The curator Zmijewski says this of Duty and Rebellion...
...Grzegorz Kowalski and Maryla Sitkowska mounted [an exhibition title] on the centenary of the Academy of Fine Arts in Warsaw: Duty and Rebellion. Even though the exhibition concerned the academy as an institution, its title was indicative of a split present within art. A split that allows art to „work for” the state and the national economy, to serve society as a shaper of environments, producer of visual information systems, designer of interiors and industrial goods, in short – to do its duty. On the other hand, art is kept from lapsing into dependence on the authorities by its rebelliousness, because it insistently challenges the taboo, nurtures dreams, proliferates freedom, and produces social knowledge, (art can be said to be an open university of knowledge). Art constantly offers and denies its services to the powers that be. In doing its duty it usually does not cross a certain line marked out by shame.

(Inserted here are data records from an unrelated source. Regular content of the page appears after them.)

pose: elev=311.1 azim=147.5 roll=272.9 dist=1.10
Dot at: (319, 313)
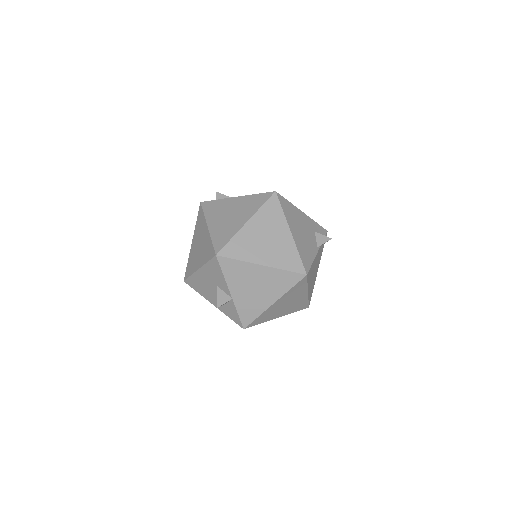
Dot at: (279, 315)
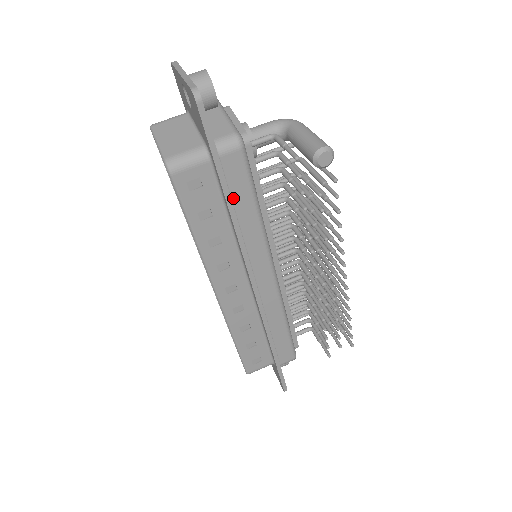
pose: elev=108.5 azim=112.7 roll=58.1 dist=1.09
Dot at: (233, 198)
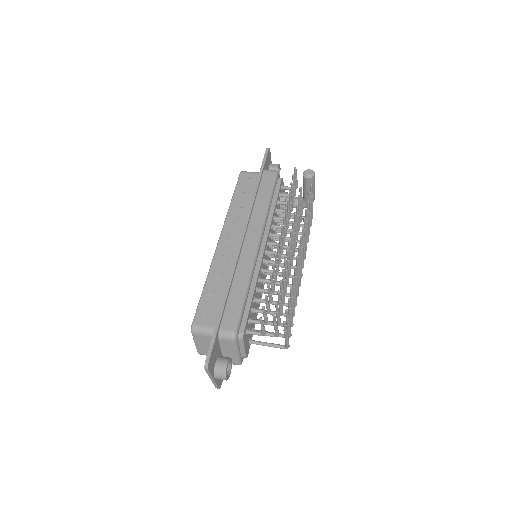
Dot at: (260, 190)
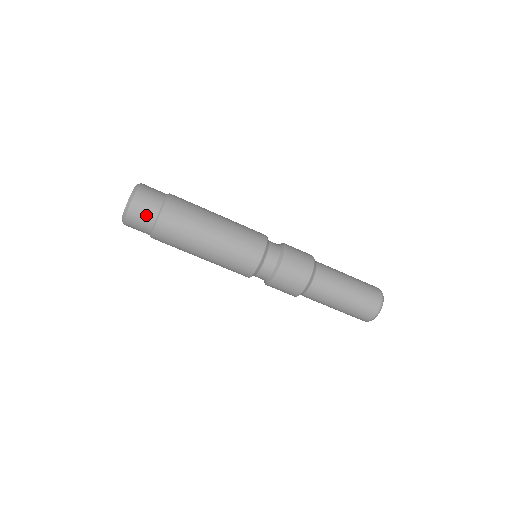
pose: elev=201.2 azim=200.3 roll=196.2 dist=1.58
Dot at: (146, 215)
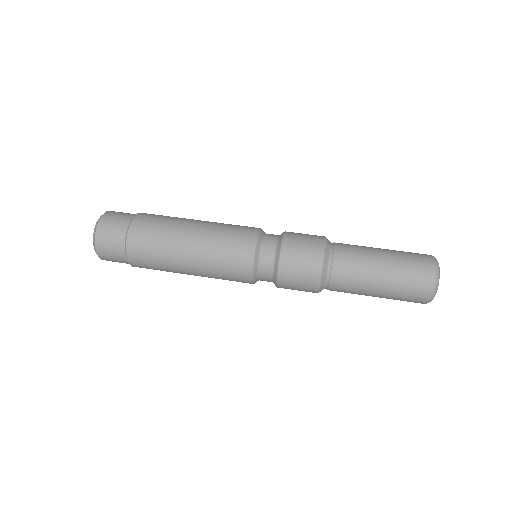
Dot at: (118, 261)
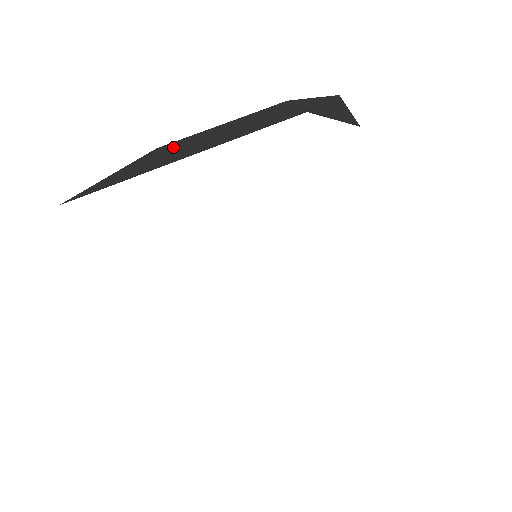
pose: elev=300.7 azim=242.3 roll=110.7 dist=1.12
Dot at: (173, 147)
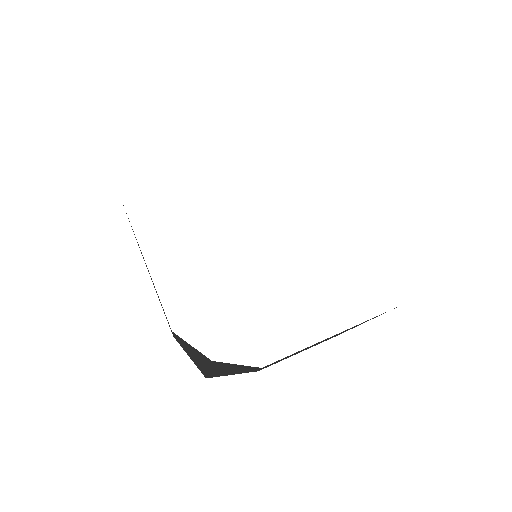
Dot at: occluded
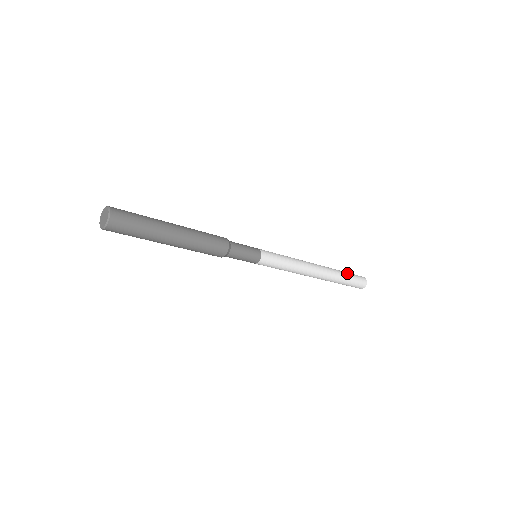
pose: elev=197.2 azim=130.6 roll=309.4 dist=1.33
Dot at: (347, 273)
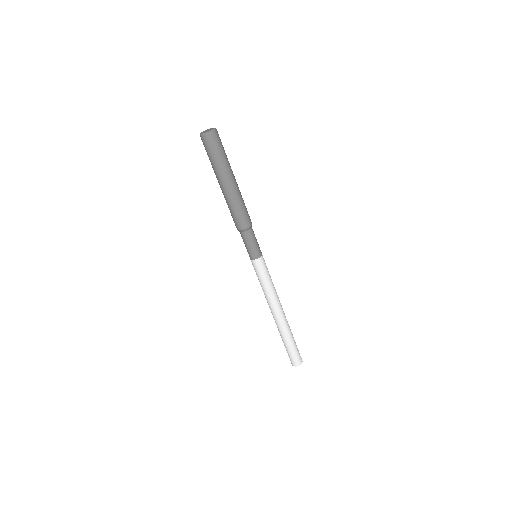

It really falls in line with many of my conversations; the perceived back and forth seesawing of our activities as artists. On one hand, I have to eat and if I have an inkling of what might sell, or my work is received well in a certain gallery or market-driven space, than I should probably pursue it to continue making and doing what I love. On the other hand, I want to make challenging expressions that are not bound to the restrictions of the white cube. Ideas that ride on the fringe of art and its overlaps with other fields like science, music, and philosophy. Maybe collaboration or collective expression is a goal of this direction, but the main issue is that making work about experience alone is something that isn't going to pay my bills or allow for me to continue making things. I have to then spend more time hustling at a job to support this need to create outside of a commercial art system. With less energy, output is down, thus the quantities of ideas will be less explored, or the monumental scales that I crave to achieve will not be brought to fruition.

I've realized that over time, it's not pertinent to continue on in this direction unless one has a job that can truly support the luxury of non-commercial creation. I see it as a task of making what one wants to make, sellable or not, and being organized in finding the way to doing it sustainably. Art is a business after all.